* * *
Конечно, её отец ни за что бы не одобрил простого рабочего парня, у которого всего-то и есть за душой, что руки, да младшие братья и мать в горном селе. Но кого это останавливает в 18 лет? Асида только и видела, что его невероятные голубые глаза, только и искала вокруг, не мелькнёт ли где знакомый силуэт.
Скрываться долго не хватило сил.
Однажды вечером они просто вдруг оказались вдвоём на пороге Астамуровой тётки Наргиз. Та, распахнув дверь, поморгала немного, осознавая свершившийся факт, и, сглотнув, недоверчиво уставилась на племянника:
– Никак, украл?
Всё дальнейшее Асида помнила смутно: как тётка провела её в дальнюю комнату «передохнуть», как глухо звучали из-за закрытой двери голоса – вопрошающий и оправдывающийся – и как пару раз, заставляя сжиматься сердце, мелькнуло имя отца… Конечно, ей было страшно, но она ни о чём не жалела. Ни о том, что кивнула, когда он протянул ей руку; ни о том, что сама, по совету доброжелателя, завела погромче магнитофон, чтобы отвлечь внимание родни, и «пошла прогуляться» поздним вечером, зная, кто ждет её за углом, да не один, а с чудом раздобытой машиной (и где только денег взял?); ни о том, что, когда он заглянул ей в глаза – ты уверена?.. – гордо откинула за спину косу и изящно скользнула в автомобиль. Её выбор был сделан, а там – будь что будет.
* * *
Хасик захлопнул книгу, протёр усталые глаза и потушил ночник.

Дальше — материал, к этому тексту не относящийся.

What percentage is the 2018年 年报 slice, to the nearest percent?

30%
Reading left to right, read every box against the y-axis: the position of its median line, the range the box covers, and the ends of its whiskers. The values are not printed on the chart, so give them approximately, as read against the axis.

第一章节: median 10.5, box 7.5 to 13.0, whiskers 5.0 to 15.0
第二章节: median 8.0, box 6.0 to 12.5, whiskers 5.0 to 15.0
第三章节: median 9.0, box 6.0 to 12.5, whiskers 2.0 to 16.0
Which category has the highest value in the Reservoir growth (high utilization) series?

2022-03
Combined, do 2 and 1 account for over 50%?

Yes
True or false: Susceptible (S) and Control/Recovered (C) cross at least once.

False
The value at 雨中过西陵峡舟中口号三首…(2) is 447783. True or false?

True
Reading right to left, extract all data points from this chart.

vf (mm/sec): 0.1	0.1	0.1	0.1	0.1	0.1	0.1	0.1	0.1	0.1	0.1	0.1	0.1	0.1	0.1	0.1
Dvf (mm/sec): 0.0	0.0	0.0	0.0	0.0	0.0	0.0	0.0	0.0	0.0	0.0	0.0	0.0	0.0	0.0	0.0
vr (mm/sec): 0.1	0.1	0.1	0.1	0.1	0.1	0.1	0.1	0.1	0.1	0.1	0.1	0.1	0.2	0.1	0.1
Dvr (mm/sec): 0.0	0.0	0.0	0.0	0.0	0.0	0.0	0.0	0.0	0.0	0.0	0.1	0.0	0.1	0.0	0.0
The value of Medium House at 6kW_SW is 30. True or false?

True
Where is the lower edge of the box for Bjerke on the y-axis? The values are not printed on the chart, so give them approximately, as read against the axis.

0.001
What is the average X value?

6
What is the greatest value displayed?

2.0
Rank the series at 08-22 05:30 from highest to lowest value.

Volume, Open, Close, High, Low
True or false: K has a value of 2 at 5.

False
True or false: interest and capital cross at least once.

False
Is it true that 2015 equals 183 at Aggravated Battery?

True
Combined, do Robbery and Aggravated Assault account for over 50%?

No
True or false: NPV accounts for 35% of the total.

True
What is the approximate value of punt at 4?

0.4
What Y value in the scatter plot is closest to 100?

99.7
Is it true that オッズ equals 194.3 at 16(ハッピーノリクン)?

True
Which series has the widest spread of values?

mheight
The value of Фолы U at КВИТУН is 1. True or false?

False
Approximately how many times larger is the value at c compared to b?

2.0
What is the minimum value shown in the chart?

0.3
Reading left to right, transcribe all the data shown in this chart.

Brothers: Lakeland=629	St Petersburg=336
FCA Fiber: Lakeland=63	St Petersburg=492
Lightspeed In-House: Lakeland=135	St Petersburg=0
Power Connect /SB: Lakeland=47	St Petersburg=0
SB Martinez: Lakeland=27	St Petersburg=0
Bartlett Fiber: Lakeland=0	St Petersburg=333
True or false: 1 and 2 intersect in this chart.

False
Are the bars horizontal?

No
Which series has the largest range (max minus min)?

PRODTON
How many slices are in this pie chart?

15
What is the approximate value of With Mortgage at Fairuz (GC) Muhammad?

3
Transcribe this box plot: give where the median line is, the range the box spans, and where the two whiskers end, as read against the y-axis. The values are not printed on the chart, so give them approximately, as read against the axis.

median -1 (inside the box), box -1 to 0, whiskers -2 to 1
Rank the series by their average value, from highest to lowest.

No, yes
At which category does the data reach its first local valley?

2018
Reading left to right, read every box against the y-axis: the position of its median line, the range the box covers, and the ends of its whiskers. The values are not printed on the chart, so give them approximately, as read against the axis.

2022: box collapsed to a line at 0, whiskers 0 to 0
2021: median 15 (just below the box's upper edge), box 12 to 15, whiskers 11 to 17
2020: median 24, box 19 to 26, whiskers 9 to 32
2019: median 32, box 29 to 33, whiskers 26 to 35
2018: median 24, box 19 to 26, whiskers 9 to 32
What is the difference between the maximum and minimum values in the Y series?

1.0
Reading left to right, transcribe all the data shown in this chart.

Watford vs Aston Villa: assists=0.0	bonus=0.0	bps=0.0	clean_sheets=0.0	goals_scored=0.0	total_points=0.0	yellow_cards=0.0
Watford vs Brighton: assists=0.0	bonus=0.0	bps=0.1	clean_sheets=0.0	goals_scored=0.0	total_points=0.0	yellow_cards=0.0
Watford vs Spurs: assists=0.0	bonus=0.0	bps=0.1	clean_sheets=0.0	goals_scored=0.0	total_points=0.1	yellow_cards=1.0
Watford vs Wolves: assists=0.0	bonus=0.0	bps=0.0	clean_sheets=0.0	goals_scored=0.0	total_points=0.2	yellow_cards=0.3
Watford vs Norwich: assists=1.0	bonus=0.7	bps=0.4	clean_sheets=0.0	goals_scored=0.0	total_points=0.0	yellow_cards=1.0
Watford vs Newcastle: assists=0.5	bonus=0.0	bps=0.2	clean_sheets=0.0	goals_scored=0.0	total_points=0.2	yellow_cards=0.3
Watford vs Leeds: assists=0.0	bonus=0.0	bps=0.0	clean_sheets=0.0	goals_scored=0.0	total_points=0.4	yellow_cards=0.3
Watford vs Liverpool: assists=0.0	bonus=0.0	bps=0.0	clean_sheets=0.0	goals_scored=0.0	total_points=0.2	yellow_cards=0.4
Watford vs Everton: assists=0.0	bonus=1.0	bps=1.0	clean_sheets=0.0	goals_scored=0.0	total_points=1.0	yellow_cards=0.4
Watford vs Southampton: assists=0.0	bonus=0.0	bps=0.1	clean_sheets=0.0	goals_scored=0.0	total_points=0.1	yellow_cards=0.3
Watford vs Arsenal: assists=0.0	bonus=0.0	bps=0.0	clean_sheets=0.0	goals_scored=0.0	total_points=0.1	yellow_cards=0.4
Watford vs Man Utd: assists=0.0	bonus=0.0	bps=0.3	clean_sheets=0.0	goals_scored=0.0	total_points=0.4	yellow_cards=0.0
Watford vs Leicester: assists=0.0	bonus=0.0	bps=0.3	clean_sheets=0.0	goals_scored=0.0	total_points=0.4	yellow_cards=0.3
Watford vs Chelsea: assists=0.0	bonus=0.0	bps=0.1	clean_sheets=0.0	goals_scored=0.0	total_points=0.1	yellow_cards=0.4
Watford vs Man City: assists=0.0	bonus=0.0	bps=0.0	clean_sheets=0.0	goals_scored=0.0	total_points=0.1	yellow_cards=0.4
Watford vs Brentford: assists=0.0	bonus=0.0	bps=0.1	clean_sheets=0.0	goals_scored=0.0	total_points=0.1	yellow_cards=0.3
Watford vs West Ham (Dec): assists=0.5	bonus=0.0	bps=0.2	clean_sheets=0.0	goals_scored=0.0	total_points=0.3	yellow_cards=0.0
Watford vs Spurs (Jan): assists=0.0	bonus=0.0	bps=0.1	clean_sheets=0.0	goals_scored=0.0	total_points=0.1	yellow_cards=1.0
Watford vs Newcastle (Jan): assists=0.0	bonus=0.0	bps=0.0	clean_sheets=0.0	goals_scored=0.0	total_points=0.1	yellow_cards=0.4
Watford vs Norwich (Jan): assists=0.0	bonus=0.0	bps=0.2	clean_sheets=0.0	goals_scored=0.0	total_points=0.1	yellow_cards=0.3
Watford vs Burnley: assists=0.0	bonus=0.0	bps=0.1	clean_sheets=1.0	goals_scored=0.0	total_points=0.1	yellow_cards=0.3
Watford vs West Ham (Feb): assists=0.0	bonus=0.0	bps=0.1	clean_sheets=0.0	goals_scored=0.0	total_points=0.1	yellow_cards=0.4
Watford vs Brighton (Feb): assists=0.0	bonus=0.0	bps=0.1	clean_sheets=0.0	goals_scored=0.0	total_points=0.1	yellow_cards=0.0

Хотя он только что пошёл в выпускной класс, уже года три как был у матери на хозяйстве один. Братья уехали в города – старший работать, средний учиться – и Хасик всё чаще думал о том, как ему поддержать мать. Всё заработанное она норовила передать Дауру – ему сейчас сложней, ему надо пробиться, на ноги встать. На себя почти ничего не оставляла. И так, мол, проживём, много ли нам на надо? Но всё-таки мать временами хворала, да и одежда на колхозных полях выгорала и изнашивалась быстро… Поэтому Хасик всё думал, куда бы пристроиться, чтобы хоть небольшая копейка, да в дом бы текла.
На его удачу, местный почтальон, которого все иначе как Митричем не именовали, категорически запил, и ни газеты-журналы, ни тем более пенсии, ему больше никто не доверял. Туда-то Хасик себя и предложил. В селе, пусть оно и велико, его знал, почитай, каждый, да и он любой дом нашёл бы даже впотьмах. Так что ему выделили гнедую кобылу, огромную перемётную суму и весь запутанный набор периодической печати: читать в селе любили, и чего только не выписывали, от сельскохозяйственного вестника до «Мурзилки» и «Роман-газеты». Довольно скоро Хасик уже ориентировался в этом хаосе не хуже многоопытного Митрича и уж точно справлялся с доставкой на порядок быстрее. Вот только от школы его никто не освобождал, и если к периодике во второй половине дня сельчане быстро привыкли, то учителя войти в положение и сократить домашние задания желания не изъявили. Аттестат хочешь – изволь к экзаменам быть готов.